Brookwood makes her book debut with a revealing and thoroughly researched history of the long and fierce controversy about whether intelligence is inherited or influenced by environment, a debate in which eugenicists played a prominent role. Convinced that intelligence is hereditary and that people of low intelligence—particularly Blacks, immigrants, and the poor—should be barred from procreating, they advocated for sterilization of women who scored low on IQ tests, showed evidence of mental illness, suffered from alcoholism, or engaged in prostitution. By the 1920s, all states had laws permitting involuntary sterilization. Brookwood centers her attention on two groundbreaking psychologists: Howard Skeels and Marie Skodak, based at the Iowa Child Welfare Research Station, who, in the 1930s, compared the IQ’s of children raised in overcrowded orphanages, where they were isolated and ignored, with children either adopted or sent to live in an institution for women diagnosed as mentally deficient, where they received loving attention by the inmates. In contrast to the prevailing assumption that IQ was innate, Skeels and Skodak found remarkable improvement among children placed in a nurturing, stimulating environment.
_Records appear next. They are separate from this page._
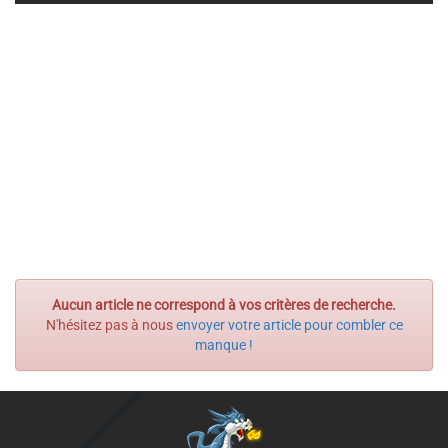
Aucun article ne correspond à vos critères de recherche.
N'hésitez pas à nous
envoyer votre article pour combler ce
manque !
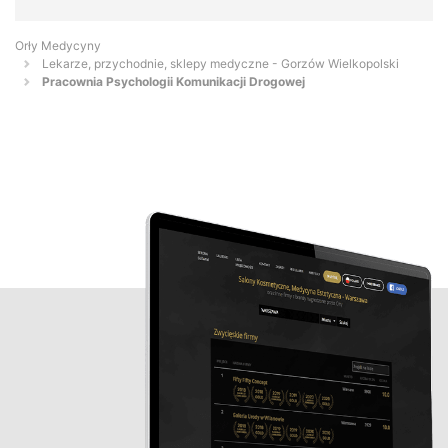
Orły Medycyny
Lekarze, przychodnie, sklepy medyczne - Gorzów Wielkopolski
Pracownia Psychologii Komunikacji Drogowej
As soon as their findings were publicized, they were viciously attacked by the influential psychologist Lewis Terman, who insisted that intelligence was an “innate, unmodifiable entity.” Threatening his reputation, Skeels and Skodak remained in his crosshairs until his death in the 1950s. Drawing on a dozen rich archives, Brookwood meticulously documents the scholarly dispute, which played out in journals and at conferences, and she reports many intriguing case histories of individual children, including those involved in a longitudinal study that Skeels and Skodak conducted, under the auspices of the National Institute of Mental Health, when the subjects were adults. That study confirmed their findings; other studies, too, testified to the benefit of preschool movements and lay the groundwork for efforts such as Head Start.

A substantive contribution to the history of psychology.